Me lo contó entre pausas, cuando los moretones le empezaban a salir por todos lados –los muslos primero– y a mí todavía eso me podía resultar atractivo y ella me pedía Mira, mira, aquí hay otro, qué fue lo que me hiciste o cómo, apriétame aquí. Sencillamente, una madrugada los rusos iniciaron una ofensiva que podía parecer suicida pero que no lo era, una serie de ataques con artillería y avances de infantería y más artillería y bayoneta calada y caballería cosaca que se hizo, ya desde la primera oleada, insostenible. El abuelo y otros dos del regimiento pensaron, las rodillas apretadas de miedo, en la lanza de Longino. Pensaron, las rodillas tiritando de miedo, en el poder que la lanza de Longino podía extender, como un manto que irradiara desde Nüremberg, sobre las tropas del Reich. Pensaron, y rogaron porque no fuera así, en la posibilidad de que el Führer, en quien no creían hacía tiempo, la hubiera dejado caer cruzando una carretera o un arroyo. Se dijeron que algo que no estaba en sus manos los protegería, que el manto de protección que sobre Alemania tendía la lanza los protegería, y a la tercera vez de decirlo al abuelo empezó a saberle a mentira y sobre todo a saberle a ridículo, y empezó a sentirlo en la mano como la táctica imposible por no previsible, y se dijo que tendría que sobrevivir, y en algún momento hizo clic y salió de ahí como de un sueño o una pesadilla. Cuando estaba a punto de cegarse, al límite de arrancarse los ojos como Edipo, hizo clic. Un obús reventó delante suyo a los dos enterados de la lanza de Longino y el abuelo corrió hacia otra trinchera. Acompañado por eso, acompañado por el miedo y por lo que lo acompañaría luego siempre, el momento breve pero definitivo del clic, el sabor de ese tránsito para siempre en la boca. Luego corrió a otra y luego a otra y siguió avanzando de trinchera en trinchera hacia un lugar que no sabía cuál era pero que era, eso decía cuando me lo contaba, dijo ella, el único al que pertenecía, el único adonde se podría correr para seguir vivo, lejos.

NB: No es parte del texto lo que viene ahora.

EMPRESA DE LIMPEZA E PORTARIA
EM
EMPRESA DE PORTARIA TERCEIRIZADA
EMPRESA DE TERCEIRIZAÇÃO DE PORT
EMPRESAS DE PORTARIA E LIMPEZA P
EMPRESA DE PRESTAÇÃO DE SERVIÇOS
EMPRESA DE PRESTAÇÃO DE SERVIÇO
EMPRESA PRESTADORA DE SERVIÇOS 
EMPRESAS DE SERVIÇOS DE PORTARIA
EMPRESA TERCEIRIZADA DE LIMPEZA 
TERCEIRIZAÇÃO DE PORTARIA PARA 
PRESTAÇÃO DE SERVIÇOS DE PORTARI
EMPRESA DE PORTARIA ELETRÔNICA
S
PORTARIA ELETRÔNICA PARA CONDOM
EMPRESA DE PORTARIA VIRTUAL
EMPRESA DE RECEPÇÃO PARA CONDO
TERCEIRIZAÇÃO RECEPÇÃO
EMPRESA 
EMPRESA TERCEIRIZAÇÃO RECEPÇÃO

Waldo Pérez Cino (La Habana, 1972). La demora, su primer libro de relatos, se publicó en La Habana en 1997. Desde entonces reside en Europa. Ha publicado los relatos de La isla y la tribu (2011) y El amolador (2012), los volúmenes de poesía Cuerpo y sombra (2010), Apuntes sobre Weyler (2012), Tema y rema (2013) y Escolio sobre el blanco (2014) –recogidos todos en Aledaños de partida (2015)–, y el ensayo El tiempo contraído: canon, discurso y circunstancia de la narrativa cubana (2014). Desde 2014 dirige los sellos editoriales Almenara y Bokeh.